The Chinese map of ancient times already indicated the importance of silence and emptiness. A long way to reach an imaginary summit and say there is nothing to say. We cannot name it. Not because it is disrespectful or because the sacredness of its halo prevents us from doing so … not simply because there are no stories or tales to tell … because it is unarguable … how can we explain everything at the same time … of our days we would say the sum of all the ways … how to argue it maybe with a mathematical toroidal equation x + x = x where 1 changes all the time.

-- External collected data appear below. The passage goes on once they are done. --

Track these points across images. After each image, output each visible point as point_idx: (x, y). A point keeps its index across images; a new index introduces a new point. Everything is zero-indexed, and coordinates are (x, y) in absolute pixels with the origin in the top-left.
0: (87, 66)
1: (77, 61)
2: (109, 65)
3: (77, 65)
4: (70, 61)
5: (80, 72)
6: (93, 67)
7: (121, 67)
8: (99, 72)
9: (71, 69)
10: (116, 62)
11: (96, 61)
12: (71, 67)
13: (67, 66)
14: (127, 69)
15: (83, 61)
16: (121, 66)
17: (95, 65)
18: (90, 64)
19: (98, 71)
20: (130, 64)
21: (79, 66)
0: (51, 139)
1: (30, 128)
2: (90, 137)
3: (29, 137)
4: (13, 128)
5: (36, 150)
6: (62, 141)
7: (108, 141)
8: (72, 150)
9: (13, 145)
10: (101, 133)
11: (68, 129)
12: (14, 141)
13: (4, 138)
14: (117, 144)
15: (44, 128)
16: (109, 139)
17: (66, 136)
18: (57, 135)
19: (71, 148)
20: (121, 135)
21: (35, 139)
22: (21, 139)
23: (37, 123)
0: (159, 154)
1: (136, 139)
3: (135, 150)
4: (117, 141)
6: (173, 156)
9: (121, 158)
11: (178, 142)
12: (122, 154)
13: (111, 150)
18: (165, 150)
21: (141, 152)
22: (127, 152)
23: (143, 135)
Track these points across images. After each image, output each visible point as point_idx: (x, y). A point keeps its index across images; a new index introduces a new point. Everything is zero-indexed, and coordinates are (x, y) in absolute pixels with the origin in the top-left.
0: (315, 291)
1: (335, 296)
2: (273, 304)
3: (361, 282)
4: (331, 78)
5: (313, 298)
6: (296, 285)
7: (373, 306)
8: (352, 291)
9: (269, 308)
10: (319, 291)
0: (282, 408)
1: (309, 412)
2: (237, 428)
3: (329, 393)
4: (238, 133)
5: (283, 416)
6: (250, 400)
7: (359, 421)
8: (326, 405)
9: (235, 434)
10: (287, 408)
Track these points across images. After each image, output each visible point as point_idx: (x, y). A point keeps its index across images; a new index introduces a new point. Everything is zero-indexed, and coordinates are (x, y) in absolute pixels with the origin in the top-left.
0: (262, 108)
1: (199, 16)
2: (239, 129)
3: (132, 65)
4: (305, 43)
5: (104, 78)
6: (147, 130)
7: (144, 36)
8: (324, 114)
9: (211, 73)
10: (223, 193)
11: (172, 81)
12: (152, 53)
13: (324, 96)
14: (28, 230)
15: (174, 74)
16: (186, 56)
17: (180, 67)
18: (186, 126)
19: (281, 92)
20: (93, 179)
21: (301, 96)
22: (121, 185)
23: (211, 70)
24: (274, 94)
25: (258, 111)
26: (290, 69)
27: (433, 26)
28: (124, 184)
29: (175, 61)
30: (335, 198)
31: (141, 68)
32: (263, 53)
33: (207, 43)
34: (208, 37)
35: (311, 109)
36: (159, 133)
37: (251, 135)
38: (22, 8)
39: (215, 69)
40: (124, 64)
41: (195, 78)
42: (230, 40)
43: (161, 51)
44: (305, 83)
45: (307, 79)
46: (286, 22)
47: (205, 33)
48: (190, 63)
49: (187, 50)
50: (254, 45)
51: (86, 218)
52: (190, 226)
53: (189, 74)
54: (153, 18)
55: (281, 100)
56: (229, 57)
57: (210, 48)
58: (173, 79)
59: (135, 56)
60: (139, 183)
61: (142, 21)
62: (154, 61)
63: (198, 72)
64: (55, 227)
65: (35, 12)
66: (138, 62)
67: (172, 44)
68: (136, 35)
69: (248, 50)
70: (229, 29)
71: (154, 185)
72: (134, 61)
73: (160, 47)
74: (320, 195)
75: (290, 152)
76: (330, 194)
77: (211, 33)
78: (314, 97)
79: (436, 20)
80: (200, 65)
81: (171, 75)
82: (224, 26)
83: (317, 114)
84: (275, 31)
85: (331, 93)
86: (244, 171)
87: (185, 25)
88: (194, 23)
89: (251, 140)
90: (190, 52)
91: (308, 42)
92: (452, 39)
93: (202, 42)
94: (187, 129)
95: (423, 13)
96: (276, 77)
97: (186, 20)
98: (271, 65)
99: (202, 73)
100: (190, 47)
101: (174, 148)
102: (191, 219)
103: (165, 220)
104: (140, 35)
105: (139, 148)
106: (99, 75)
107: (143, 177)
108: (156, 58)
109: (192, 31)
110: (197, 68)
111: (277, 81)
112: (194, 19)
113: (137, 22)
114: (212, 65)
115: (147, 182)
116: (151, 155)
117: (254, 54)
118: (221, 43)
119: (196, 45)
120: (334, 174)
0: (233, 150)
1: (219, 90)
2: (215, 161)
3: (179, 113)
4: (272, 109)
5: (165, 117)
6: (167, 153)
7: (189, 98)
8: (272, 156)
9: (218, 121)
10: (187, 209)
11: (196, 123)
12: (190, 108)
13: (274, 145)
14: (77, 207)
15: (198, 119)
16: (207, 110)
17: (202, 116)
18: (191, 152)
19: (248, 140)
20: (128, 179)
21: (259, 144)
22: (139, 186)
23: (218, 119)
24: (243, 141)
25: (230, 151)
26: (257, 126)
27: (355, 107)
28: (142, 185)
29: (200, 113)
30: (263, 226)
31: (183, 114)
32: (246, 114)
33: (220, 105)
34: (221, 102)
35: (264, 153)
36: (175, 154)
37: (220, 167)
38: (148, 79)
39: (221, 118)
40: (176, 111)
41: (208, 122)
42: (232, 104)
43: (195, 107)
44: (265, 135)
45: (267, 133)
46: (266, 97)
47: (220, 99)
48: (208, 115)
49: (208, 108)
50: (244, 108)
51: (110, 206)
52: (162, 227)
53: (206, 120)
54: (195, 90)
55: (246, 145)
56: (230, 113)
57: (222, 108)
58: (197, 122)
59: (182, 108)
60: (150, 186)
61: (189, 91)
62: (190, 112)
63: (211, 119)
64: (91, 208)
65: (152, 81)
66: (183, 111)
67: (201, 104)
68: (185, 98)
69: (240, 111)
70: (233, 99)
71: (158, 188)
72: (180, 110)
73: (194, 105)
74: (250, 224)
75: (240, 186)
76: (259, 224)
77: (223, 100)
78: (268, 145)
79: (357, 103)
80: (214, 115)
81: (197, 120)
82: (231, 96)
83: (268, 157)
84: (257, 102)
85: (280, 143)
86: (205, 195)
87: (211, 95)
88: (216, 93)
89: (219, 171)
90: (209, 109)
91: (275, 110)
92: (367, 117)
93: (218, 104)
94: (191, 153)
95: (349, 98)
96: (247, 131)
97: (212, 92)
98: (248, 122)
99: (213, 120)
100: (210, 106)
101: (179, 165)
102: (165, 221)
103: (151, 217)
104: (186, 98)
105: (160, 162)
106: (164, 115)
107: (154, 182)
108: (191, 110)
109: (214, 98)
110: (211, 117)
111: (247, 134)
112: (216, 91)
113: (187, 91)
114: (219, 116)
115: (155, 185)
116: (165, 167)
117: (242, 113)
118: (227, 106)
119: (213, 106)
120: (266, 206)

The anecdote here has no space, it is back on the road the closer we are to silence, the more refined and austere is the workmanship… stay close … but without arriving the Chinese painting of Mountain and Water is installed there decoding in a language, as close as possible to that vibration of the almost nothing in this space, the anecdote has been purified and there is room only for the essential. The superfluous is no longer seen, is not felt, does not exist … it was mere pretense and noise silence settles near the top … on the edge of the immeasurable abyss … without making noise.
… Yet … the only alternative for us is to sing that silence with a shout perhaps… to argue the story … to paint the mountain … perhaps to make it exists in our own way. At the top … at the edge … there are no more arguments … there are no stories … there are no tales … there are no reasons … there everything is everything and nothing at the same time … space contracts everything happens at the same time and place we can transcribe the essential in a “koan” or in a painting where what happens as an arguable reality is a mountain and water in a subtle dialogue … the yin yang of the ephemeral. Then we are like miners extracting what is possible from that emptiness … from this silence to interpret it later as a symphony. The mist that configures its path of change in a space devoid of noise and full of mystery. Our stubbornness of wanting to extract from this abyss a pinch of reality … of mountain and to be able to shout it … to relate it … to paint it as if it were revealed truth or in the best of cases to assume it as our reality.
This is a feat that means giving reality to the ephemeral insubstantiality of emptiness and silence. Ultimately, reality exists only at our scale and only if we imagine it. Creating reality out of nothing … what a feat… and believe it … and then live and die for it.